Лука невольно покраснел, злобно выругался.
- Вот черт! А я и не заметил этого. Спасибо, что сказала. Только ты не шибко надо мной насмешки строй. Корова у меня гнилой соломой довольствуется. Сена я не косил. Мы белогвардейскую сволочь под корень выкашивали. Ты об этом не забывай.
- Ладно, ладно! - напуганная его гневом поспешила сказать Марьяна. Бери ведро, я подожду.

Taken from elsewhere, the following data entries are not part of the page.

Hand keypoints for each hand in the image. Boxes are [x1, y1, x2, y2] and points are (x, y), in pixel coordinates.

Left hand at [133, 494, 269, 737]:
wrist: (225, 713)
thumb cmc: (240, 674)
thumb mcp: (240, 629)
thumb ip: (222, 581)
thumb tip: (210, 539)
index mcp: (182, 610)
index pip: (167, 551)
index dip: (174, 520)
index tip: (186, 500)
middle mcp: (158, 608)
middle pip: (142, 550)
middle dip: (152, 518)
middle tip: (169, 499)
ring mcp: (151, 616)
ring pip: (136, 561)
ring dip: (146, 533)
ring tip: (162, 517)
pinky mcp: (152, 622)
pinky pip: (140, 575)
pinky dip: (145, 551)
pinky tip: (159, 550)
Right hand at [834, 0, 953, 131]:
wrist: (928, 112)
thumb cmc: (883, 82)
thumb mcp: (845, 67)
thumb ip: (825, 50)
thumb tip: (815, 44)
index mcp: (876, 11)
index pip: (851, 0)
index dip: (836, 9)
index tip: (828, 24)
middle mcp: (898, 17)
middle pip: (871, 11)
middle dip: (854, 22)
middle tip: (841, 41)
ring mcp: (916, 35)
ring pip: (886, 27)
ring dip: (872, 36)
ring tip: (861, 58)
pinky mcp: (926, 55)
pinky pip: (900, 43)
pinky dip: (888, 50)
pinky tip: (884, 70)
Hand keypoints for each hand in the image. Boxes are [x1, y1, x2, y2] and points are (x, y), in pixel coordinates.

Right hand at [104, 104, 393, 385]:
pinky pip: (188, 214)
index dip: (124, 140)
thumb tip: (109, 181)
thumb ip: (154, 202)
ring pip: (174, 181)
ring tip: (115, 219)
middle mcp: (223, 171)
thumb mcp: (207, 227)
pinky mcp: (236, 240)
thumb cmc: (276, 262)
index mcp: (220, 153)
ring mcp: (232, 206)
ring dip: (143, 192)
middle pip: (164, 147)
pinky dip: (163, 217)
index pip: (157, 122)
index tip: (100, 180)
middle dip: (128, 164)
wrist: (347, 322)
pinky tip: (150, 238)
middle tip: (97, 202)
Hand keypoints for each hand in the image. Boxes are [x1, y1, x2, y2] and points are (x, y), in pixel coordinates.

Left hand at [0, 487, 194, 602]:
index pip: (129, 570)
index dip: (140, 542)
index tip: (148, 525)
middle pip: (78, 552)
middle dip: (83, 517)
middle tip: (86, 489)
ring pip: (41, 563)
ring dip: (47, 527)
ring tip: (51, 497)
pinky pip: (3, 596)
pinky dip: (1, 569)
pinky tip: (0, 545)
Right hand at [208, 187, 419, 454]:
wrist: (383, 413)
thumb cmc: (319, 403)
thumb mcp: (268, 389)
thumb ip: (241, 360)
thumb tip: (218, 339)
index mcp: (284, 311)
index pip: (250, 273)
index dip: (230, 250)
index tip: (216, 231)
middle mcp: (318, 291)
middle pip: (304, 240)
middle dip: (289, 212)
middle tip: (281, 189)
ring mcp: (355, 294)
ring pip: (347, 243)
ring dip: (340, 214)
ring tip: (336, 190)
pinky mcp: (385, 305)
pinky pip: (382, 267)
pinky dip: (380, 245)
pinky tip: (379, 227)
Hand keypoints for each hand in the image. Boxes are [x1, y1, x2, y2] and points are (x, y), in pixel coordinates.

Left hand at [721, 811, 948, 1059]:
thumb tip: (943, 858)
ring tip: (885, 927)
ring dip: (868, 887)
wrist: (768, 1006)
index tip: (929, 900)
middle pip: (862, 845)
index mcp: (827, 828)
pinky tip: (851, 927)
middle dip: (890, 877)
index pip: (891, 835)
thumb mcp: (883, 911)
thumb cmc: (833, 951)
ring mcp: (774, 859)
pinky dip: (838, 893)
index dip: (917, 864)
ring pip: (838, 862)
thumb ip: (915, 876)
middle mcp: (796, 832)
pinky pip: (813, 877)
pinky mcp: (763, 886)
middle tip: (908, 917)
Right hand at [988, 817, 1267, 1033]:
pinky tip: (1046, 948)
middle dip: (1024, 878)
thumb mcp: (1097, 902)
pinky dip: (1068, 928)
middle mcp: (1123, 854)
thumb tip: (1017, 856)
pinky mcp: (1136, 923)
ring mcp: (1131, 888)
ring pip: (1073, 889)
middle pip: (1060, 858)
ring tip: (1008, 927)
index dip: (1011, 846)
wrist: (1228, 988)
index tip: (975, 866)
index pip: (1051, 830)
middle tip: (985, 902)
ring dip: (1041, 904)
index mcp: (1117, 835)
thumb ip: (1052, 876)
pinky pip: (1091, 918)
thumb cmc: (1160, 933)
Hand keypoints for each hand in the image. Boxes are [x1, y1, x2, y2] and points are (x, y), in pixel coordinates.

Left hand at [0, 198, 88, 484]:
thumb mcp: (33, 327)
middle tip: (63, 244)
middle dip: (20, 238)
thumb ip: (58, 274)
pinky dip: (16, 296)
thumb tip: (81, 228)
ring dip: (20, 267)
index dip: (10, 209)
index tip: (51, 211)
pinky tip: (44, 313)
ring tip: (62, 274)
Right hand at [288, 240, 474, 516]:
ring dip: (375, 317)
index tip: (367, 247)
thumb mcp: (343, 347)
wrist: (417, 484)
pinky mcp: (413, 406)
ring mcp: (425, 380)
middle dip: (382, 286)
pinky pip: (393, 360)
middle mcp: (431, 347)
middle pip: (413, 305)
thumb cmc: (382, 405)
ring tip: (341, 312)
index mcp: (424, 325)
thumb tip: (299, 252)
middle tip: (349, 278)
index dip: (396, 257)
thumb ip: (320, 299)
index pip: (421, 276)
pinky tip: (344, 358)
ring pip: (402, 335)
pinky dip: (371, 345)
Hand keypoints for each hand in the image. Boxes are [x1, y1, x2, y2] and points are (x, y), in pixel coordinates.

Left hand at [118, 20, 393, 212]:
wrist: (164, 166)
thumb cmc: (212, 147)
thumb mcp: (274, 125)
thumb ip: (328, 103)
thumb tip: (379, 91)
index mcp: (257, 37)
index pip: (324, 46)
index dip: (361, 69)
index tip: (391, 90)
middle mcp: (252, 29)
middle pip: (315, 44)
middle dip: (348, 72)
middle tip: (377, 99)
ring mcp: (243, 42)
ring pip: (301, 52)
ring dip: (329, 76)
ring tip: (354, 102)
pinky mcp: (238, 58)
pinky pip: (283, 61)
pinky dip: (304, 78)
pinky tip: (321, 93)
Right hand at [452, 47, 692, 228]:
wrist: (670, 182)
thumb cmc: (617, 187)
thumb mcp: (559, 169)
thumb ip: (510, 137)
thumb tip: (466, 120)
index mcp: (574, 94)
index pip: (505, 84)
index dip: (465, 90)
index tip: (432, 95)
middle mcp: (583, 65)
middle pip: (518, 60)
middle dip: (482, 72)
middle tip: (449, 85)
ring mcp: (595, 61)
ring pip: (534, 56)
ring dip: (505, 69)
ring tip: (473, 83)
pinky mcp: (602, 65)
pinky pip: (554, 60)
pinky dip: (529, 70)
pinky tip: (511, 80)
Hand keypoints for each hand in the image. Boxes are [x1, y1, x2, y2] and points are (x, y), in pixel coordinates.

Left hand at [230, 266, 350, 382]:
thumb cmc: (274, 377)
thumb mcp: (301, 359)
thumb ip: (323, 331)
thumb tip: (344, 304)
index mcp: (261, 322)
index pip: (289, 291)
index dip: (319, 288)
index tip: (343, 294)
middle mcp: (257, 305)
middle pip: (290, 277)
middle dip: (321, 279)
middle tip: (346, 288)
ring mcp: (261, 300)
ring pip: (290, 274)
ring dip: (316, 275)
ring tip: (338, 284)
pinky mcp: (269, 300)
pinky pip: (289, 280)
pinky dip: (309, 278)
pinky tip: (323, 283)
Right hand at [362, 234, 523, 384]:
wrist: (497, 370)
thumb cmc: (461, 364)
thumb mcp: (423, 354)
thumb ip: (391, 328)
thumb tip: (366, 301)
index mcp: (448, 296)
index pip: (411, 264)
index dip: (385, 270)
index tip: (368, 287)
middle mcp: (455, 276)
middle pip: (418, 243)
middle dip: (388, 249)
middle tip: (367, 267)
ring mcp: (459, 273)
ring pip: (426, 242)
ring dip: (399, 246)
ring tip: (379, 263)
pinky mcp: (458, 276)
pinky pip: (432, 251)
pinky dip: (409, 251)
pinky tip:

Напоив корову, он несколько раз сполоснул ведро, отдал его Марьяне и заодно попенял:
- Смеяться надо мной нечего. Мне твои шутки - нож в сердце. Был я раньше житель, а теперь ни черта у меня не осталось. Все добро, какое было, пожгли да порастащили господа белопогонники...
Марьяна, нацепив ведро на коромысло, опустила его в низко стоящую в круглой проруби воду. Ведро глухо звякнуло и, не слетев с коромысла, окунулось в воду. Легко, словно это не стоило никаких усилий, подняла она его наполненное с краями, не расплескав ни капли. Когда, немного передохнув, брала ведра на коромысло, пришлось ей низко нагнуться. Лука прищурился от удовольствия, увидев, как обозначился под синей суконной юбкой ее широкий и круглый зад, как блеснуло белое кружево исподней рубахи.
"Грех на такую бабу сердиться, - решил он с усмешкой. - Хорошо бы к ней салазки подкатить! Да ни черта не получится. Она только на язык крученая. С другим к ней не вдруг сунешься".